If Rian Johnson’s 2006 film Brick proved anything, it’s that you can apply film noir tropes to almost anything as long as you believe in it. Director Ryan Andrews film Elfie Hopkins has no faith in this idea, it has no faith in almost any of the genres it attempts to encompass resulting in a confused, schizophrenic mess of a film which wastes so much of the potential of the central idea.

The film starts in a small village (possibly in Wales although accents are all over the place) where 22-year-old Elfie Hopkins (Jaime Winstone) lives a strange existence consisting of smoking weed and having strange detective fantasies with her best friend Dylan (Aneurin Barnard). Elfie longs for something, anything to happen in her hum drum existence which will make her weird noirish speech and thinking patterns gain weight because all she is doing at the moment is peeing off her step mum, dad and the locals.

Her prayers are answered somewhat by the arrival of the Gammon family and their two weird kids who make Elfie and Dylan seem positively boring by comparison. Mr and Mrs Gammon run a ‘independent travel company’ and waste no time enticing the locals with dreams of going on a safari and of course these people disappear never to be seen again. Elfie gets suspicious, hangs around on the Gammon’s doorstep long enough to actually witness some wrong doing and then it all shifts suddenly into a completely new and unearned direction.

There was the kernel of a good idea here but nothing in the execution is successful in any sort of way. British cinema often merely replicates past success for five years at a time so kudos to the producers for trying something new, but Elfie Hopkins will no doubt be pointed to when financiers turn down a project that takes British cinema in a potentially new and exciting direction.  Jaime Winstone has been likeable in other things, even the worst kind of schlock that she has been involved in has been elevated by her presence, here she is just annoying. he is like that girl we all know who goes out of her way to be weird and quirky without actually believing in it or what kind of statement she is trying to make and who eventually just ends up angry and isolated.

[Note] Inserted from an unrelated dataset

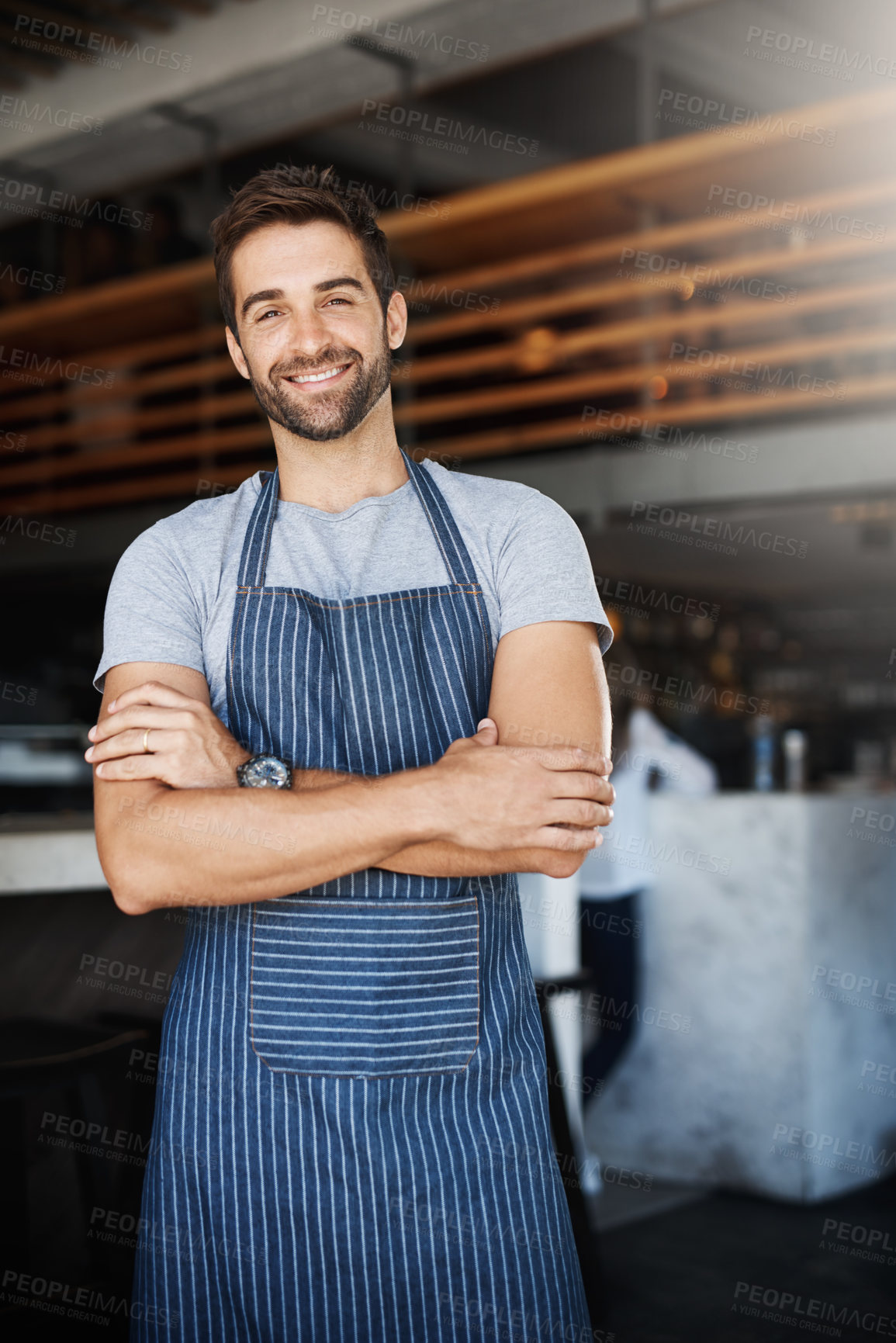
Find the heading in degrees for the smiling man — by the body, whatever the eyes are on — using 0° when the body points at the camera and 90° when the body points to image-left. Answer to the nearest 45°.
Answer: approximately 0°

It’s like ‘Crazy Cat Lady Begins’.

Nobody else in the cast fares any better, every performance is wooden and feels like its straight out of your local amateur dramatics society. Adding to the low rent feel is that fact that the film never really goes anywhere, it seems to be all filmed on three doorsteps and a woodland stretch of road. I know that its supposed to be a small town but it’s frankly ridiculous.

Perhaps the worst thing that can be said about Elfie Hopkins however is it’s tedious, perhaps the most boring film for a while. An endless hour and twenty minutes go by of Elfie moping around and not much else until the ‘surprise’ reveal that occurs which everybody knew about in the first five minutes of the film. Director and co-writer Ryan Andrews seems to be so in love with his concept and his ‘oh so much cooler than everyone’ heroine that he forgets important things like pacing, humour and an emotional core. Once the reveal is over the film dramatically shifts gears from low rent neo noir into full tilt gorefest. People die violently and suddenly out of the blue and Elfie gets tooled up for what seems like its going to be the film roaring to life. Sadly after a Schwarzenegger-esque scene of Elfie getting kitted out for a violent battle to the death, it’s over in five minutes with a sudden boom and you are left scratching your head about what exactly you just witnessed.

Elfie Hopkins wants to be many things without ever really deciding on one of them, much like the title character herself. The film is a shallow, messy and directionless piece of filmmaking.